Who do you think will be able to use the book? Who’s the audience?
I hope the audience will be broad. People in the social sciences are facing this set of issues. People in data science. And then outside universities, many companies have data scientists trained in computer science, engineering, statistics, who are now working with social data. They are essentially social scientists but they have none of the training of social scientists. For those people, I hope the book introduces them to some of the ideas from social science and the ways social scientists do their work. I did a sabbatical at Microsoft Research and there were some very sophisticated engineers there who just didn’t know a lot about social science
In a few places you make some points about the differences between data scientists and social scientists. Where do those cultures diverge?
I see these communities as having a lot to learn from each other and contribute to each other. Social scientists in the past have generally worked with data that was specifically created for the purposes of research. In the book I call this “custom-made data.” And data scientists tend to work with “ready-made data,” originally made for one purpose and being repurposed for research. So for example if social scientists wanted to study public opinion, their natural first thought would be to look at a survey like the General Social Survey, done by researchers for other researchers. A data scientist’s first stop might be to look at Twitter.
Some of these differences come from what are valued in these different communities. For social scientists, it’s often being able to make an empirical statement about some bigger theory. For data scientists, it’s often more to do something neat or interesting or novel with data. Those kinds of differences in values can lead to different approaches.
Also there are differences in training. Social scientists are trained in how survey data is collected and how to analyze it; data scientists often don’t have this training, but they have training in other things, like how to work with very large data sets. So social science can learn a lot of from the techniques and viewpoints of data scientists, and likewise data scientists can learn a lot from social scientists. If you want to study public opinion, it doesn’t make sense to say the general social survey is better than Twitter. You have to ask, which data source is most useful for the question that we have.
One chapter that particularly grabbed me had to do with ethics. You write that social scientists mostly only think about ethics when they have to deal with the seemingly intractable bureaucracy of an Institutional Review Board’s rules for how they treat living subjects, and that data scientists basically don’t think about ethics at all.
My statement was definitely sort of board and sweeping, but it’s a statement of what the world is and not of what it should be. Among the researchers I talk to, no one wants to be unethical, but the ethics of a lot of analog-era social science research—lab experiments on campus, surveys, ethnography—has more or less been settled. Generally there’s agreement on what you can and can’t do. The way that social scientists approached ethics prior to a lot of this big data research had become, I would say, somewhat routinized.

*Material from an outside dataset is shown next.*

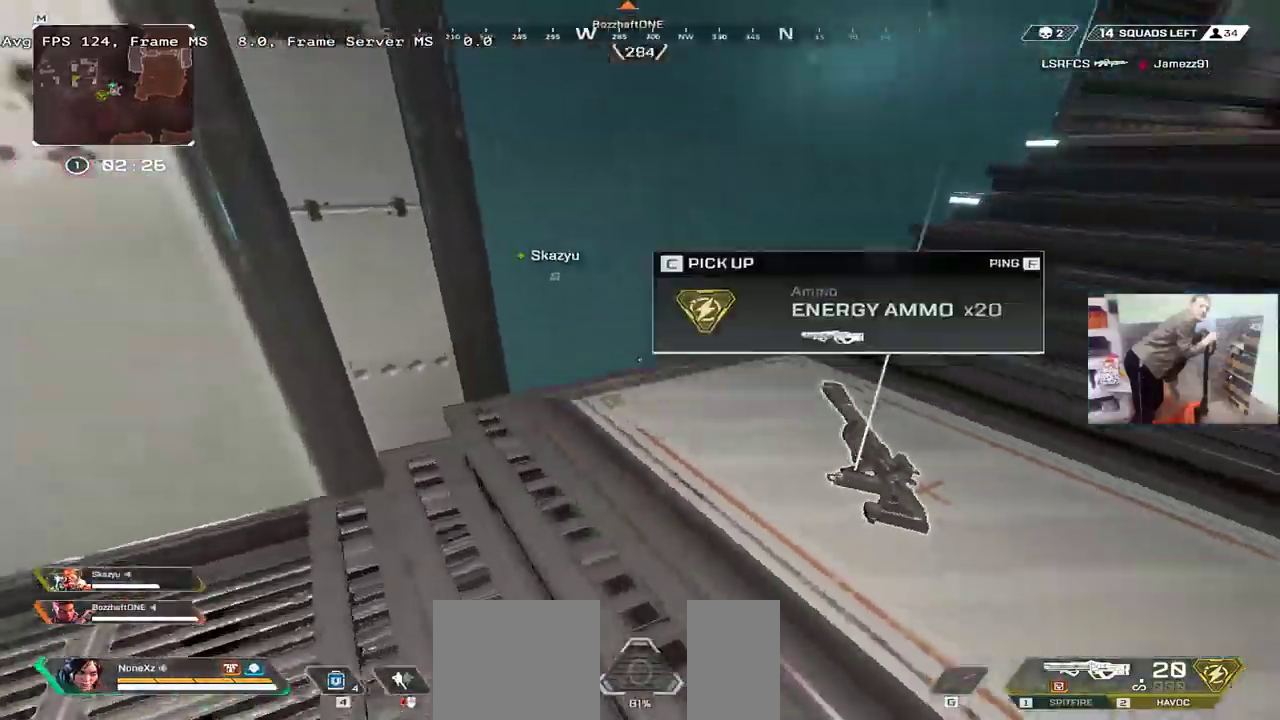
{"keys": ["w"], "mouse": [], "events": [[50, "c", "up"], [50, "shift", "down"], [133, "q", "up"], [166, "shift", "up"]]}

And now there is a possibility for us to do very different things. Our ability to observe millions of people without consent or awareness, and our ability to enroll people in experiments without consent or awareness, these are new things we can do, and I don’t think we as academics have figured out how to use that power responsibly. Similar questions have arisen in industry and government. A big challenge for us in the digital age is to figure out how to take advantage of these opportunities in a way that’s responsible. In the book I try to lay out some principles we can follow that will help people think about and talk about that.
Those are respect for persons, beneficence, justice, and respect for law and public interest.
Yeah, and these ideas are not ones I created. The one reason I’m confident they’re likely to be useful in the future is they have been enduring. The Belmont Report, from which I drew some of those principles, was published more than 40 years ago. One of the reasons to go with a principles-based approach rather than a rules-based approach is that we can be confident the abilities we’re going to have are going to change. To reason about those new capabilities, we need to have somewhat abstract principles.
The one most researchers who work with people talk about is informed consent, making sure the people you’re working with know what they’re signing up for.
That’s a key part of the four principles I lay out. Those are more broad than just consent. Right now there’s a huge emphasis on informed consent, and it’s obviously important, but we could potentially may be putting too much emphasis on that one specific thing and not enough on the broader idea of respect for persons, which is the principle from which informed consent is derived.
It’s interesting that you’re suggesting a data-driven approach to social scientists at the exact moment that the social sciences are dealing with a crisis that’s about data—reproducibility problems and statistical manipulations that call into question some of the field’s key findings.
I would say the transition from the analog age to the digital age, which is what’s driving a lot of these new sources of data, is also enabling social scientists to have new work practices. It makes it easier for us to share our data and code, and it makes it easier for us to provide access to our research to everyone, not just people who are lucky enough to be at universities with subscriptions to expensive journals. The digital age has the possibility of helping us change and improve our scientific practices in ways that I think people are excited about and starting to embrace.
What, specifically, has changed in that transition to the digital age?
When I started graduate school the kinds of data that researchers worked with were generally data created for researchers by researchers. That had some good things about it, because the data was usually related to topics of scientific interest. It was usually available to all other researchers, which is important.
Now there’s a lot of data being generated as a byproduct of everyday actions. This is “digital trace data” or “digital exhaust.” It’s often at a much bigger scale, which creates a lot of interesting research opportunities, but it also comes with some problems. The data often has the goals of the company or government baked into it. This is called “algorithmic confounding.”
What does that mean?
Learning about human behavior from Facebook data is like learning about human behavior by watching people in a casino. You can definitely learn from watching people in a casino, but a casino is a highly engineered environment designed to encourage some behavior and discourage other behavior. Facebook is similar. When people look at Facebook they think, “Oh, this is people’s natural behavior.” And that’s not true at all. The goals of the system designer are not the goals of the researcher in many cases.
And then there’s access. Facebook and Twitter have enormous amounts of data that are not available to every researcher, and there are good reasons for that—complicated ethical, legal, and business reasons. But if there’s a situation where some researchers have access and others don’t, this can create concerns about reproducibility, the role some companies play in allowing certain projects to go forward and not others, and the role they could play in encouraging certain types of results.
The challenge for all of us is to figure out how this data that could be beneficial to scientists and society in general can be made available in ways that would be safe for the people providing the data and safe for the companies
But this science goes way beyond just social media.
My kids, who are 8 and 4, are growing up talking to Alexa. They’re going to interact with the world in a different way than I did. Those kind of psychological impacts will take a while for us to be able to observe and understand, but we’re already starting to see major changes in industry and social relations.
There’s a lot of opportunity in general in any kinds of transaction records. Facebook and Twitter, a lot of this is data people are intentionally creating, but there’s a big possibility in data more implicitly created. For example, the location data created by my cell phone. Bitcoin is another good example of that. In the process of economic transactions, this ledger is created. I have a colleague making tools for researchers to understand what’s happening in the Bitcoin ledger.
It’s getting easier for lots of people to interact with each other, either through a company’s platform or through distributed peer-to-peer systems. And to the extent all of these interactions are digitally mediated, they create records. Those records are all really exciting to researchers.